- **Data to use**:
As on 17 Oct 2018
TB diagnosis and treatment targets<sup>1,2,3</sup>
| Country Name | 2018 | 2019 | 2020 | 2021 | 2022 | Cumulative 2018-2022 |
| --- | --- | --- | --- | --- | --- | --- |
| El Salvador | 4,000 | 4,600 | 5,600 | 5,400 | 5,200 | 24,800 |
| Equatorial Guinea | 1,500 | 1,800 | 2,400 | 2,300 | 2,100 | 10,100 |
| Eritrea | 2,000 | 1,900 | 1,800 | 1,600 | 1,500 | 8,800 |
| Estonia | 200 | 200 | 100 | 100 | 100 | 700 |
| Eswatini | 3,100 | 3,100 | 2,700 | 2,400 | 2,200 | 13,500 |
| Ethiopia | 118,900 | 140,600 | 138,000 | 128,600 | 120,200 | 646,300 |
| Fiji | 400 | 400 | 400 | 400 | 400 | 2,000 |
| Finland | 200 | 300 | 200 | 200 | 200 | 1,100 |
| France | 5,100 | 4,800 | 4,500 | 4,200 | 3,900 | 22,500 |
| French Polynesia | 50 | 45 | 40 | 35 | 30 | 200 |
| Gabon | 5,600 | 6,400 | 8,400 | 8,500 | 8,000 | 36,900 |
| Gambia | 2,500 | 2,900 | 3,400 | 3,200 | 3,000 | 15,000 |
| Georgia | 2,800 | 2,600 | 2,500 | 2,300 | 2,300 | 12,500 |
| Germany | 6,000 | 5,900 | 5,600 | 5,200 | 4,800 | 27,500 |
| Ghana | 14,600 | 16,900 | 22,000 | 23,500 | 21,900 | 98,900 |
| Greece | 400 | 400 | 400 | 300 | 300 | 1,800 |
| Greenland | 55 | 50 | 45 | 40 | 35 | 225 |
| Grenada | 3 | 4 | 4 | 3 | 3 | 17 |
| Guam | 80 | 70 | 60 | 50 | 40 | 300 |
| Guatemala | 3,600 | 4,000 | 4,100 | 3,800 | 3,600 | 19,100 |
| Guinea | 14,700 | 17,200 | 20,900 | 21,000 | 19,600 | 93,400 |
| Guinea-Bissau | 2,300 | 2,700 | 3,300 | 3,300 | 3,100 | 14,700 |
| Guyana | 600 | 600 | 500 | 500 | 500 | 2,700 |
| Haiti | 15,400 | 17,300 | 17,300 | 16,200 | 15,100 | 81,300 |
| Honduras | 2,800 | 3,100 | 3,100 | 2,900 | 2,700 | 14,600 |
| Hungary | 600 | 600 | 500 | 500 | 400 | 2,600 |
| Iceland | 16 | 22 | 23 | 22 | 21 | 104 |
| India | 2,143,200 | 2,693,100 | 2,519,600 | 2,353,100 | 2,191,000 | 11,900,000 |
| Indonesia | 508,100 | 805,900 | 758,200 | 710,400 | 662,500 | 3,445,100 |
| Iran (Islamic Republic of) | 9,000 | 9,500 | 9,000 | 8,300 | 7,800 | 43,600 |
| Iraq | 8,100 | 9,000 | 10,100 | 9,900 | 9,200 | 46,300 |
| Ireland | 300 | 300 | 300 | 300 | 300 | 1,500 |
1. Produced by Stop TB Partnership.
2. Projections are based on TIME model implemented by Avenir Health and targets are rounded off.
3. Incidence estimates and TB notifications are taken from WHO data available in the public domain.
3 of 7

--

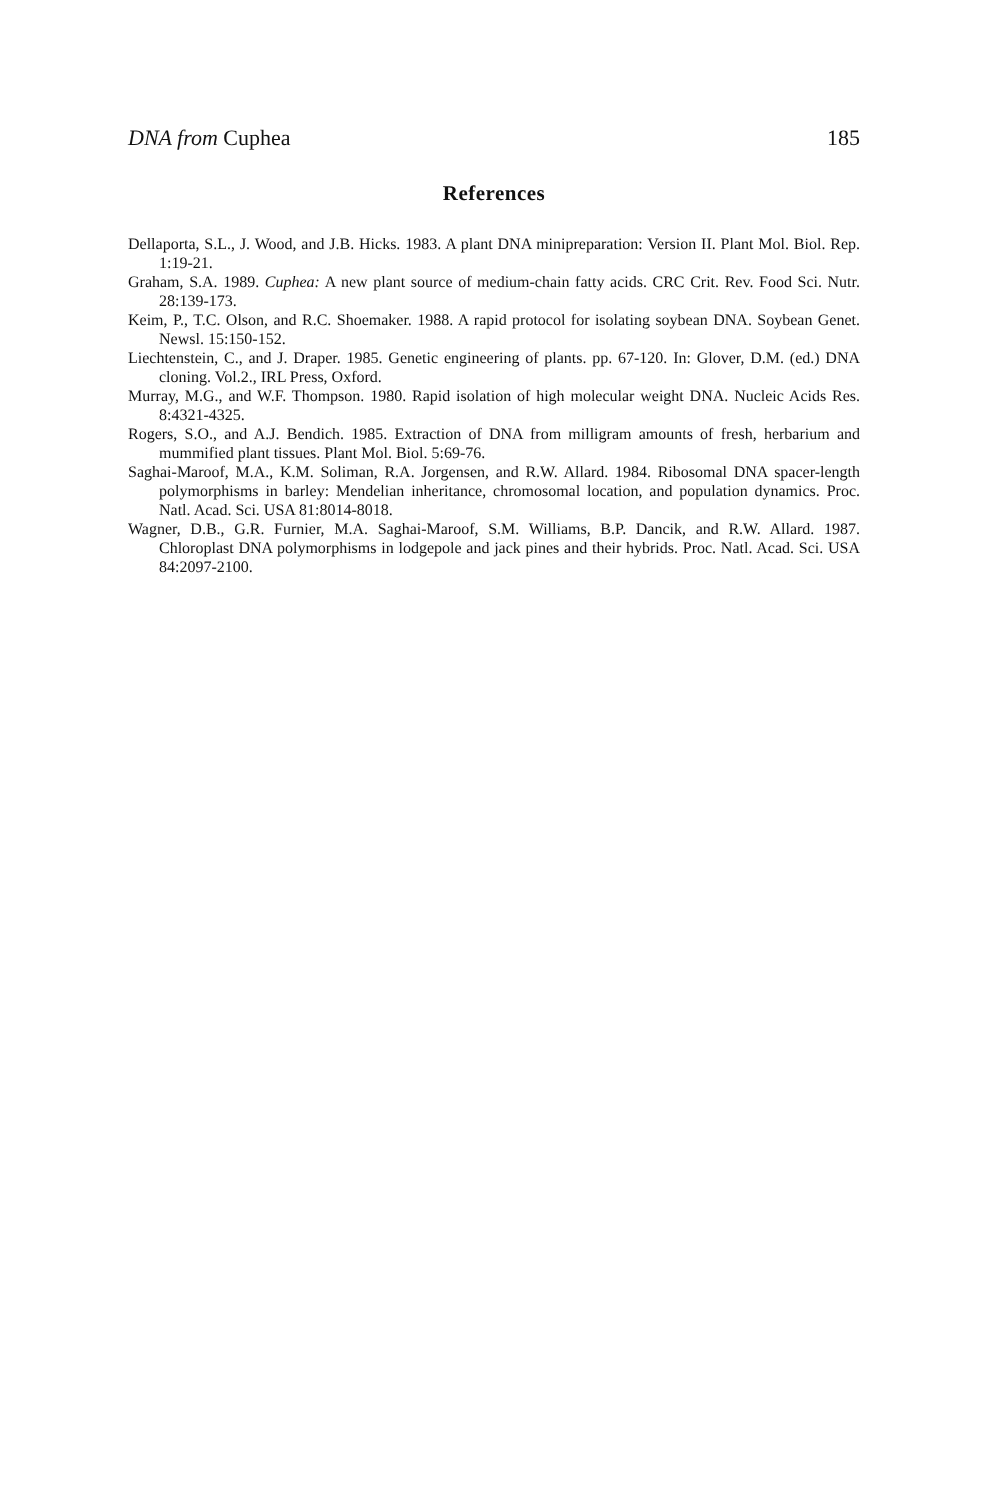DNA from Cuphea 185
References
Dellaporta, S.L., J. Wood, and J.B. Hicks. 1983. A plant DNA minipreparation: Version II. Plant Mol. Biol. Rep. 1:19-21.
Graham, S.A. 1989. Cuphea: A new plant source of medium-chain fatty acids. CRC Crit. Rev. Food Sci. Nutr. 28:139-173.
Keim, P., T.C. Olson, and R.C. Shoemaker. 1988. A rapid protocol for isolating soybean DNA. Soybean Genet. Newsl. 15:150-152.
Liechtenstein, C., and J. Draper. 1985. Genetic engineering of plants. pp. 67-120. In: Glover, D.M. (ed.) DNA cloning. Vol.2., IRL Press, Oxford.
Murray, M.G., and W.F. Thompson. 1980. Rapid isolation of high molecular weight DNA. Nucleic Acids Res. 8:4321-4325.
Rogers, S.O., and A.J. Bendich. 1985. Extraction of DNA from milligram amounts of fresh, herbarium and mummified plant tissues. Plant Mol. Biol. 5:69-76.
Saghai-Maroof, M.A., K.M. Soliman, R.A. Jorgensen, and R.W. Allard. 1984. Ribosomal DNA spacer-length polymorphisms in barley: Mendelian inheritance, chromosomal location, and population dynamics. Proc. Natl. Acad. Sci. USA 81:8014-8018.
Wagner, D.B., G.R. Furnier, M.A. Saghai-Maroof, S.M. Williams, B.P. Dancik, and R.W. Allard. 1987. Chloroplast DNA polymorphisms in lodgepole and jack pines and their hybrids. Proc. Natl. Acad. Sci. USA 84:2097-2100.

- **Task description**:
In your answer, include only the lines above starting at the line that holds "4,800 | 27,500 |" and ending at the line that holds "1. Produced by Stop TB Partnership.", copied exactly.

- **Exercise output**:
| Germany | 6,000 | 5,900 | 5,600 | 5,200 | 4,800 | 27,500 |
| Ghana | 14,600 | 16,900 | 22,000 | 23,500 | 21,900 | 98,900 |
| Greece | 400 | 400 | 400 | 300 | 300 | 1,800 |
| Greenland | 55 | 50 | 45 | 40 | 35 | 225 |
| Grenada | 3 | 4 | 4 | 3 | 3 | 17 |
| Guam | 80 | 70 | 60 | 50 | 40 | 300 |
| Guatemala | 3,600 | 4,000 | 4,100 | 3,800 | 3,600 | 19,100 |
| Guinea | 14,700 | 17,200 | 20,900 | 21,000 | 19,600 | 93,400 |
| Guinea-Bissau | 2,300 | 2,700 | 3,300 | 3,300 | 3,100 | 14,700 |
| Guyana | 600 | 600 | 500 | 500 | 500 | 2,700 |
| Haiti | 15,400 | 17,300 | 17,300 | 16,200 | 15,100 | 81,300 |
| Honduras | 2,800 | 3,100 | 3,100 | 2,900 | 2,700 | 14,600 |
| Hungary | 600 | 600 | 500 | 500 | 400 | 2,600 |
| Iceland | 16 | 22 | 23 | 22 | 21 | 104 |
| India | 2,143,200 | 2,693,100 | 2,519,600 | 2,353,100 | 2,191,000 | 11,900,000 |
| Indonesia | 508,100 | 805,900 | 758,200 | 710,400 | 662,500 | 3,445,100 |
| Iran (Islamic Republic of) | 9,000 | 9,500 | 9,000 | 8,300 | 7,800 | 43,600 |
| Iraq | 8,100 | 9,000 | 10,100 | 9,900 | 9,200 | 46,300 |
| Ireland | 300 | 300 | 300 | 300 | 300 | 1,500 |
1. Produced by Stop TB Partnership.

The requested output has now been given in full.